説明

回転式噴霧機構を備えた冷房装置

【課題】 本発明は、回転しながら水をノズルから噴射することによってノズルや配管への霧の付着を防止して水滴の落下を防ぎ、併せて回転のための動力を前記ノズルからの噴霧水の反力により得る、簡易な構造で省エネに貢献するオープンスペース又は大規模スペースに適合した冷房装置の提供を課題とするものである。
【解決手段】 加圧された水を微細な霧として大気中に噴射する噴霧機構が、送水管に回動可能に接続されるロータリージョイントに固着された分水器と、分水器の側面に設けた複数の通水孔に接続される複数の噴霧水導管と、その先端に取り付けられたノズルとからなり、前記噴霧水導管が分水器との接続部付近で浅く下方に、ノズル装着部近傍でノズルの回転軌道円の接線方向、又は接線方向から外側に離れる向きに折り曲げられ、ノズルからの噴霧水の反力により回転するよう構成された回転式噴霧機構を備えた冷房装置による。

【発明の詳細な説明】
【技術分野】
【0001】
本発明は微細な霧を大気中に噴射して、屋外や半屋外のオープンスペース、あるいは工場構内等の大規模スペースを冷却する回転式噴霧機構を備えた冷房装置に関する。
【背景技術】
【0002】
屋外や半屋外のオープンスペース、あるいは工場構内等の大規模スペースを冷却する場合、柱の上や天井に配設した複数のノズルから細かな水滴を噴射し高温の空気中で蒸発する際の気化熱を利用することがある。このとき、噴霧した水滴が人や物に当たって濡らすことがないように6MPa程度まで水圧を高めて特殊なノズルにより水を微粒化して噴射し、ノズルから人や物に到達する距離の間に高温空気により完全に気化して、人や物の表面に水滴を凝縮しないようにすることが行われる。
しかし、屋外や半屋外のオープンスペースにこの噴霧装置が配設された場合には、噴霧した水が風に流され、風向きによっては想定した蒸発距離が確保できず、さらに内部を流通する冷たい噴霧水で表面が冷やされた前記ノズルや該ノズルへの噴霧水供給配管表面等に付着又は凝縮し、水滴となって冷房対象空間に落下して人や物を濡らすおそれがある。
そこでこの不具合を防ぐために、特開2006−177575号公報(特許文献1)には、
「加圧された水をミストとして噴霧して対象の空間の温度を低下する降温用噴霧システムにおいて、1つの端部に設けられたオリフィスから上記オリフィスを頂点とした錐状噴霧領域に上記加圧された水をミストとして噴霧するノズルと、上記噴霧ノズルの他の端部に接続され、上記加圧された水を上記噴霧ノズルに配水する配水管と、が備えられ、上記錐状の噴霧領域の中心線が、上記オリフィスからミストが噴霧される方向に向かって上記オリフィスを横切る水平面に対して下向きに上記噴霧領域の噴角の半分以上傾けられている、又は、上記水平面に対して上向きに上記噴霧領域の噴角の半分に角度5度を加算した値以上に傾けられたことを特徴とする降温用噴霧システム」
----
課題のねらい –
本文の記述をもとに、次の問いに答えよ。
1. 噴霧機構が回転するための動力は何から得るか。
2. 噴霧した水滴が人や物を濡らさないように、水圧をどの程度まで高めるか。
3. 特許文献1として挙げられている公報の番号は何か。

提供データ –
----
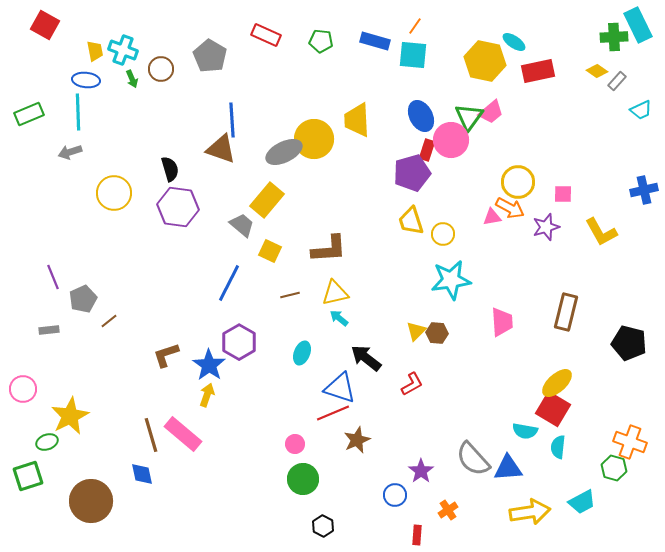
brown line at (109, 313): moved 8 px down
----
解答 –
1. ノズルからの噴霧水の反力
2. 6MPa程度
3. 特開2006−177575号公報